It has nothing to do with envy. Nor has it to do with size. It’s not that it’s cool. Or sexual. There is nothing about a long brown object in their mouths that most men find erotic. It’s about a smoke. That’s all there is to it. It’s about lighting a cigar and smoking it.
I am often asked about the pageantry of cigar smoking. Whether I have a special time of day when I light one. Or what my preferred drink is while I savour a cigar. I find these questions foolish. And the people who answer them seriously even more so. There is nothing magical or mysterious about six inches of tobacco leaf. Nor is there a ceremony that hails back to the Knights Templar or the building of Solomon’s temple. There are people who believe in the charade. Who only smoke a Montecristo when the evening light is just right. And then only with a fine brandy or whisky. But then these are the people who find it necessary to clarify that it is a cognac or a single malt they have. Some things don’t need explaining. People who live the way you do know what you mean without the embellishment.
There is a certain grace to smoking, as there is to most things in life. There are men who tell me the only way to cut the end of a good cigar is to bite it off. These are men who have never smoked a good cigar. Probably because they’ve been too busy watching bad John Wayne movies. Should you find yourself handed one, don’t use your teeth. A number of people have worked hard to create what you hold in your hand. Treat it with respect. I prefer a guillotine. Others prefer scissors or a punch. Choose your tool to suit yourself but cut it right. A badly cut cigar is a lousy smoke.
And then there is the matter of the band. This is not a ring to be sentimentally given to a loved one. It is a band. And the question most often asked is whether to take it off. Again, those who don’t smoke cigars will tell you that it is bad manners to leave the band on. This is true in England. But then what are considered bad manners anywhere else in the world are passed off as an eccentricity there. There is no reason to remove the band. You may even damage the cigar if you do. So, forget about the fools who try to teach you manners. The only time breeding requires you to take it off is when your host is smoking a brand inferior to your own.

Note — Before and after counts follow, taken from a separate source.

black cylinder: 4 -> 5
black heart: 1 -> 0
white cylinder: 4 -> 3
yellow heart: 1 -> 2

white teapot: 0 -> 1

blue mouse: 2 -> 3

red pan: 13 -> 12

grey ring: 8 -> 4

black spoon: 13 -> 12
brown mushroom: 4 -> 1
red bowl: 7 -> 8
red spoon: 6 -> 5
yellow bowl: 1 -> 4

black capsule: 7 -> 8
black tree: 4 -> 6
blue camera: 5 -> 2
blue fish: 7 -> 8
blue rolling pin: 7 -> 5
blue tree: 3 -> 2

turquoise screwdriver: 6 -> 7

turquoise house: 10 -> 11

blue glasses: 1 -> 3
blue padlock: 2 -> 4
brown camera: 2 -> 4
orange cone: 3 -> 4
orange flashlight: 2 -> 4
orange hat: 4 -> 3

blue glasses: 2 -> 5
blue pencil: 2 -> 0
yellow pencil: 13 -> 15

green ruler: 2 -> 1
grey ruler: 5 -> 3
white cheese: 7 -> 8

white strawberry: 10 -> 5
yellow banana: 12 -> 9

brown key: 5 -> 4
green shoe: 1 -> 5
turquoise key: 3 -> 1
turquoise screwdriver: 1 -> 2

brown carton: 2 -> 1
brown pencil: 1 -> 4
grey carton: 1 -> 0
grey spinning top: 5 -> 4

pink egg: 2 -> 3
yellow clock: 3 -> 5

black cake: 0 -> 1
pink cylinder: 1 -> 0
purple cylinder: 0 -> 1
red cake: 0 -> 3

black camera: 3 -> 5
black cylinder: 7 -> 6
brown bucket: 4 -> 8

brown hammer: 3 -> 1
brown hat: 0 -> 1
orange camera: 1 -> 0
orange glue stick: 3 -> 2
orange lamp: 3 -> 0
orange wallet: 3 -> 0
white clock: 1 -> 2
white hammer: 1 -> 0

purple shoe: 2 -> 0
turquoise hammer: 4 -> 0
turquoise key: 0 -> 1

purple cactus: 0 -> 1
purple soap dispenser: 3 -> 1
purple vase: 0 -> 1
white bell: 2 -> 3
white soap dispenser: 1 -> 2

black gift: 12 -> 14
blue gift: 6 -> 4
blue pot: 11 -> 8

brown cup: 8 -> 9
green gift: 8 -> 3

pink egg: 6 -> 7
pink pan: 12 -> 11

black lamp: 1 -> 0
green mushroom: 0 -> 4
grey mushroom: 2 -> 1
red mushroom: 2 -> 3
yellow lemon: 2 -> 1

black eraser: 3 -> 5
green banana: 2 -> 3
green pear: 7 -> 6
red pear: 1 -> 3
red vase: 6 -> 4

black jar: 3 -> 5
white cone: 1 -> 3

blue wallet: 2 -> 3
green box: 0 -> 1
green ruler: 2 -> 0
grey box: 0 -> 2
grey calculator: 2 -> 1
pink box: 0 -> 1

A question of ash. Should you tip into an ashtray? Should you leave it until it falls off by itself? Tough call. The construction of the ash is often a measure of the cigar itself. The colour tells you what leaves were used. And the length before it finally falls is a sign of a well-made cigar. The longer the ash at the end of a burning tip, the better the stogie. It’s that simple. Now here’s the catch. If you’re sitting in an armchair with an ashtray by your side, I suggest you wait for it to fall on its own accord. On the other hand, if you’re standing at a cocktail party it might not be a bad idea to flick it off once it comes close to an inch in length. I once had someone tell me it was bad form to tap the ash. Until I pointed out it is even worse form to have it fall on your hostess’ carpet. Make the call. No one will kill you for it.
Putting it out. It’s a sad fact of life that all things die. Cigars too. You’ll know when it’s time when you start feeling the heat. No, there is no measure for it. You’ll just know when you’re feeling it. That’s when it’s time to say goodbye to what you’ve been smoking. Like any other loved one, let it go with dignity. Rest it gently in the ashtray and it will die out on its own. Suppress the urge to help it on its way. So don’t, ever, stub out a cigar. Don’t, ever, grind it out in the hope of putting it out. Not only will you instantly label yourself a novice never to be invited back, but you’ll also make matters worse. A cigar that goes out by itself will leave a gentle aroma. A cigar that’s crushed out leaves a burnt smell that is a harbinger of what awaits you in hell.
Smoke what pleases you. There are enough cigar snobs around who will tell you they only smoke a Cohiba. This is a fine cigar, and by all means have one when you like. But there is life beyond Cuba. And you may just find that a blend from elsewhere suits your tastes. I have been stuck in Budapest where the only cigars available then were Sumatran. And I have enjoyed them. The Cubans make great cigars. But a lot of other people make a lot of great ones too.
And finally, where to smoke. Manners dictate that one should never offend those around. And this applies to cigars as well. Ask your hostess if you may smoke. Not your host. He’s not the one who needs to deal with the smell in the curtains the next morning. Occasionally in a public place you will be told you are offending someone. This will usually be in a place where the air is thick with cigarette smoke. Be polite. Tell the offended party to piss off as nicely as you can. In the days when you could light one in a bar, I was asked one evening by a waiter to put out my cigar. It was offending the pregnant woman sitting halfway across the room from me. I did. Only to turn around a few minutes later to find every person at her table with a cigarette between his lips. I did the only thing a man could do in the circumstances. I lit another cigar.